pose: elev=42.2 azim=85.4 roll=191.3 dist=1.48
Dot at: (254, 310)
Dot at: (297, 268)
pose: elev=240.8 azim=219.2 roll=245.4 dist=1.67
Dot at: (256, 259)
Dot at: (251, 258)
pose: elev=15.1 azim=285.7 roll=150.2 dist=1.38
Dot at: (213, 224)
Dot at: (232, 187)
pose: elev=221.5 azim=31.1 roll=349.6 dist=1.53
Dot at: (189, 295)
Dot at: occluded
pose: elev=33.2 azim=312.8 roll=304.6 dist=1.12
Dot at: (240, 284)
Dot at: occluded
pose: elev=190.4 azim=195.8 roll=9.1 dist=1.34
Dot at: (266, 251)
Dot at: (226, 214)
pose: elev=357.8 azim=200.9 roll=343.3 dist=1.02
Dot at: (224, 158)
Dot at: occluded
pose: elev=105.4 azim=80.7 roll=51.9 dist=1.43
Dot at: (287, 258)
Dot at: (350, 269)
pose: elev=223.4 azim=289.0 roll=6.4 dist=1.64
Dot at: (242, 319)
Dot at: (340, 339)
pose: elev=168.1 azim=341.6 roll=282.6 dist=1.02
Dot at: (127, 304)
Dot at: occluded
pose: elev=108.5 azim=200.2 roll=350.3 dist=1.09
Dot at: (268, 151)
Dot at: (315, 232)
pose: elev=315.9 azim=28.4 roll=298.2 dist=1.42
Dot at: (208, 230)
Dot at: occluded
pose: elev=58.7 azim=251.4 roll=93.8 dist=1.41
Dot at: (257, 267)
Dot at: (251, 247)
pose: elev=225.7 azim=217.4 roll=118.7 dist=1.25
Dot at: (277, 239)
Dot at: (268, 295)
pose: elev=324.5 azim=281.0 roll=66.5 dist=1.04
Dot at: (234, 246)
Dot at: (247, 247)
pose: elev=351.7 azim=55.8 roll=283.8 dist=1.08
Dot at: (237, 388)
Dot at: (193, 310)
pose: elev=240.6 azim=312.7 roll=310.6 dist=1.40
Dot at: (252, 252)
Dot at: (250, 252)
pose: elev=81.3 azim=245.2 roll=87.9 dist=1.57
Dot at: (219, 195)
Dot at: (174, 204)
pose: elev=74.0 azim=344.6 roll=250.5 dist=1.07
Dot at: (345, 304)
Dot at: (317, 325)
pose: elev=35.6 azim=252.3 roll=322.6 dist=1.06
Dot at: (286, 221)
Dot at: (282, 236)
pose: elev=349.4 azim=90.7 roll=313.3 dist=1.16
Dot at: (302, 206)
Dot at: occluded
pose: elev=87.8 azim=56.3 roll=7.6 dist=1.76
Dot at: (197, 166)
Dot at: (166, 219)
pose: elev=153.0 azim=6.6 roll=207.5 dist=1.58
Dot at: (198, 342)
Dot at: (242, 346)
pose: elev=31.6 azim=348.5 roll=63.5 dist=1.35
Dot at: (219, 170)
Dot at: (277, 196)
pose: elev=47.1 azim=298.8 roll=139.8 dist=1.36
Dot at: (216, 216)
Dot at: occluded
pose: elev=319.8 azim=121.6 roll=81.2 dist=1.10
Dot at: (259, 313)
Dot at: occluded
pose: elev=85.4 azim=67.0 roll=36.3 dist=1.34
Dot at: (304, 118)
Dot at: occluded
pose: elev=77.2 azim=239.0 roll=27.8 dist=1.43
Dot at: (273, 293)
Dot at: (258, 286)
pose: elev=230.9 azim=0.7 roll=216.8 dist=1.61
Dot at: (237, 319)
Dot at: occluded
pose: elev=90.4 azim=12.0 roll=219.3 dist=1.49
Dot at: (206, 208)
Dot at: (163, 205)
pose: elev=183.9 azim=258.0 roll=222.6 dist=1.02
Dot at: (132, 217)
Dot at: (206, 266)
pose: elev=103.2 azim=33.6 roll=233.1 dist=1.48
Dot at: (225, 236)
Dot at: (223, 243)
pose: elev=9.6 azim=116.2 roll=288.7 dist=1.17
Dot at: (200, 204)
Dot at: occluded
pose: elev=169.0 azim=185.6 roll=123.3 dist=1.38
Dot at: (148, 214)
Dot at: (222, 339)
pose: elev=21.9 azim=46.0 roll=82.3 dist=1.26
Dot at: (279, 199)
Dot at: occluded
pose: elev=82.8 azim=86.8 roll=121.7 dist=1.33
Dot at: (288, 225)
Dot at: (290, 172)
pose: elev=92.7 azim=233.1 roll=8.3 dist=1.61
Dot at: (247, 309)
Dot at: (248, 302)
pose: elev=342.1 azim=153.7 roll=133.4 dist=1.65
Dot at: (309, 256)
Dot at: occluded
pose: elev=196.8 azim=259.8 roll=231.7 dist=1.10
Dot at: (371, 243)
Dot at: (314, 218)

WHAT IS BEING ASKED.
Can you write out every line of the data above verbatim, without changing a single character?

SOLUTION FOR THIS TASK.
pose: elev=42.2 azim=85.4 roll=191.3 dist=1.48
Dot at: (254, 310)
Dot at: (297, 268)
pose: elev=240.8 azim=219.2 roll=245.4 dist=1.67
Dot at: (256, 259)
Dot at: (251, 258)
pose: elev=15.1 azim=285.7 roll=150.2 dist=1.38
Dot at: (213, 224)
Dot at: (232, 187)
pose: elev=221.5 azim=31.1 roll=349.6 dist=1.53
Dot at: (189, 295)
Dot at: occluded
pose: elev=33.2 azim=312.8 roll=304.6 dist=1.12
Dot at: (240, 284)
Dot at: occluded
pose: elev=190.4 azim=195.8 roll=9.1 dist=1.34
Dot at: (266, 251)
Dot at: (226, 214)
pose: elev=357.8 azim=200.9 roll=343.3 dist=1.02
Dot at: (224, 158)
Dot at: occluded
pose: elev=105.4 azim=80.7 roll=51.9 dist=1.43
Dot at: (287, 258)
Dot at: (350, 269)
pose: elev=223.4 azim=289.0 roll=6.4 dist=1.64
Dot at: (242, 319)
Dot at: (340, 339)
pose: elev=168.1 azim=341.6 roll=282.6 dist=1.02
Dot at: (127, 304)
Dot at: occluded
pose: elev=108.5 azim=200.2 roll=350.3 dist=1.09
Dot at: (268, 151)
Dot at: (315, 232)
pose: elev=315.9 azim=28.4 roll=298.2 dist=1.42
Dot at: (208, 230)
Dot at: occluded
pose: elev=58.7 azim=251.4 roll=93.8 dist=1.41
Dot at: (257, 267)
Dot at: (251, 247)
pose: elev=225.7 azim=217.4 roll=118.7 dist=1.25
Dot at: (277, 239)
Dot at: (268, 295)
pose: elev=324.5 azim=281.0 roll=66.5 dist=1.04
Dot at: (234, 246)
Dot at: (247, 247)
pose: elev=351.7 azim=55.8 roll=283.8 dist=1.08
Dot at: (237, 388)
Dot at: (193, 310)
pose: elev=240.6 azim=312.7 roll=310.6 dist=1.40
Dot at: (252, 252)
Dot at: (250, 252)
pose: elev=81.3 azim=245.2 roll=87.9 dist=1.57
Dot at: (219, 195)
Dot at: (174, 204)
pose: elev=74.0 azim=344.6 roll=250.5 dist=1.07
Dot at: (345, 304)
Dot at: (317, 325)
pose: elev=35.6 azim=252.3 roll=322.6 dist=1.06
Dot at: (286, 221)
Dot at: (282, 236)
pose: elev=349.4 azim=90.7 roll=313.3 dist=1.16
Dot at: (302, 206)
Dot at: occluded
pose: elev=87.8 azim=56.3 roll=7.6 dist=1.76
Dot at: (197, 166)
Dot at: (166, 219)
pose: elev=153.0 azim=6.6 roll=207.5 dist=1.58
Dot at: (198, 342)
Dot at: (242, 346)
pose: elev=31.6 azim=348.5 roll=63.5 dist=1.35
Dot at: (219, 170)
Dot at: (277, 196)
pose: elev=47.1 azim=298.8 roll=139.8 dist=1.36
Dot at: (216, 216)
Dot at: occluded
pose: elev=319.8 azim=121.6 roll=81.2 dist=1.10
Dot at: (259, 313)
Dot at: occluded
pose: elev=85.4 azim=67.0 roll=36.3 dist=1.34
Dot at: (304, 118)
Dot at: occluded
pose: elev=77.2 azim=239.0 roll=27.8 dist=1.43
Dot at: (273, 293)
Dot at: (258, 286)
pose: elev=230.9 azim=0.7 roll=216.8 dist=1.61
Dot at: (237, 319)
Dot at: occluded
pose: elev=90.4 azim=12.0 roll=219.3 dist=1.49
Dot at: (206, 208)
Dot at: (163, 205)
pose: elev=183.9 azim=258.0 roll=222.6 dist=1.02
Dot at: (132, 217)
Dot at: (206, 266)
pose: elev=103.2 azim=33.6 roll=233.1 dist=1.48
Dot at: (225, 236)
Dot at: (223, 243)
pose: elev=9.6 azim=116.2 roll=288.7 dist=1.17
Dot at: (200, 204)
Dot at: occluded
pose: elev=169.0 azim=185.6 roll=123.3 dist=1.38
Dot at: (148, 214)
Dot at: (222, 339)
pose: elev=21.9 azim=46.0 roll=82.3 dist=1.26
Dot at: (279, 199)
Dot at: occluded
pose: elev=82.8 azim=86.8 roll=121.7 dist=1.33
Dot at: (288, 225)
Dot at: (290, 172)
pose: elev=92.7 azim=233.1 roll=8.3 dist=1.61
Dot at: (247, 309)
Dot at: (248, 302)
pose: elev=342.1 azim=153.7 roll=133.4 dist=1.65
Dot at: (309, 256)
Dot at: occluded
pose: elev=196.8 azim=259.8 roll=231.7 dist=1.10
Dot at: (371, 243)
Dot at: (314, 218)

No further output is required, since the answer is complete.